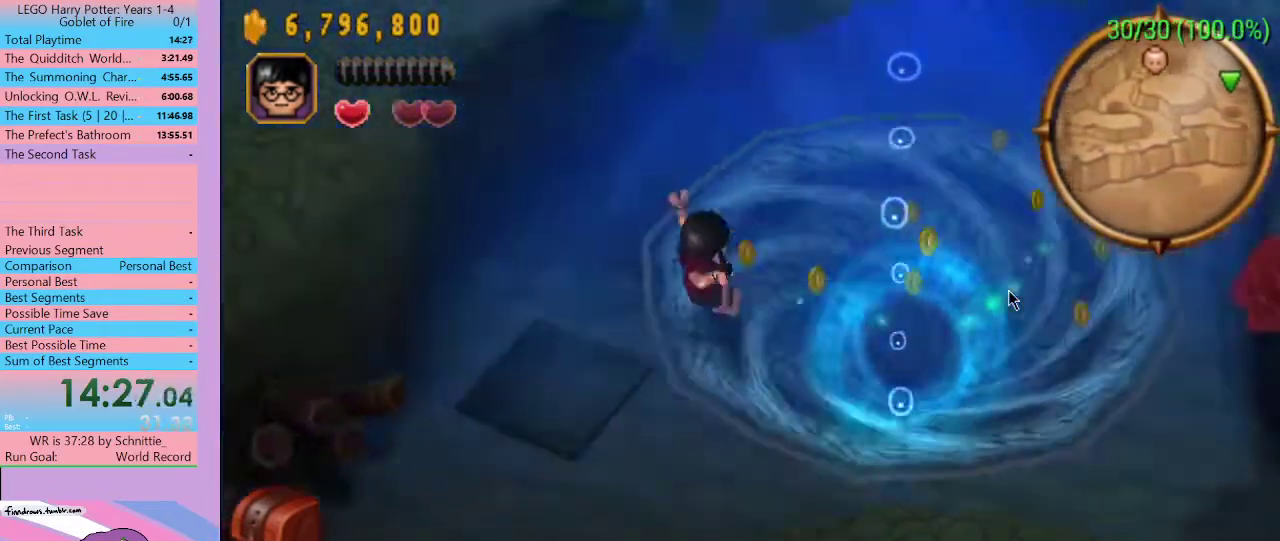
{"buttons": [], "left_stick": "down-right", "right_stick": "center", "events": []}
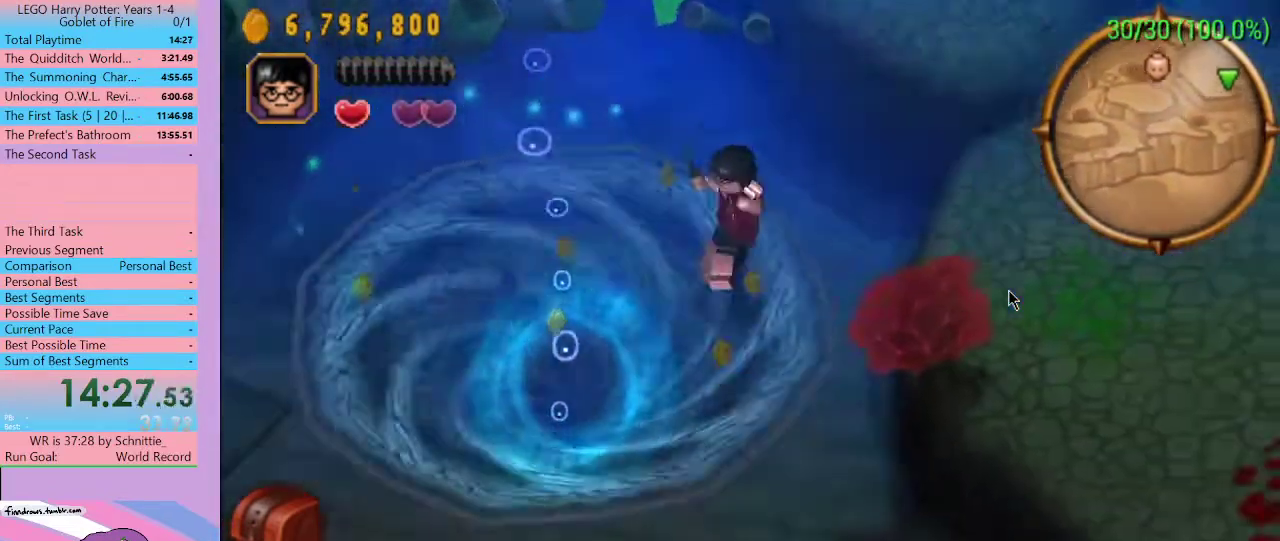
{"buttons": [], "left_stick": "center", "right_stick": "center", "events": [[433, "left_stick", "center"]]}
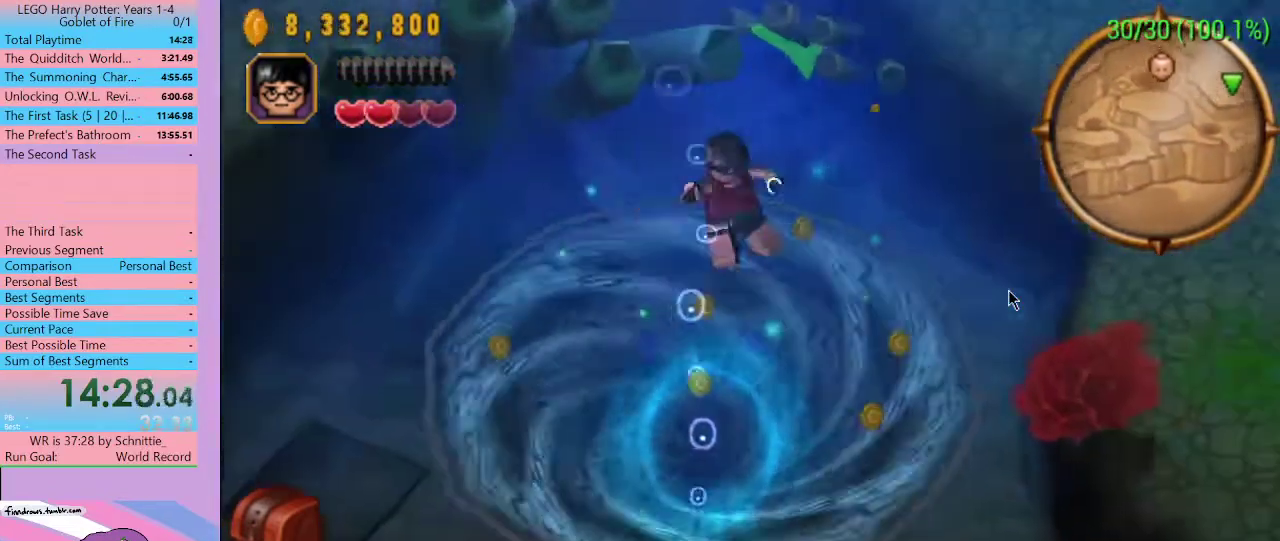
{"buttons": [], "left_stick": "center", "right_stick": "center", "events": []}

■ Task item: Quote the data above in full, leaving out the pictures it holds.

■ Solution below:
{"buttons": [], "left_stick": "down-right", "right_stick": "center", "events": []}
{"buttons": [], "left_stick": "center", "right_stick": "center", "events": [[433, "left_stick", "center"]]}
{"buttons": [], "left_stick": "center", "right_stick": "center", "events": []}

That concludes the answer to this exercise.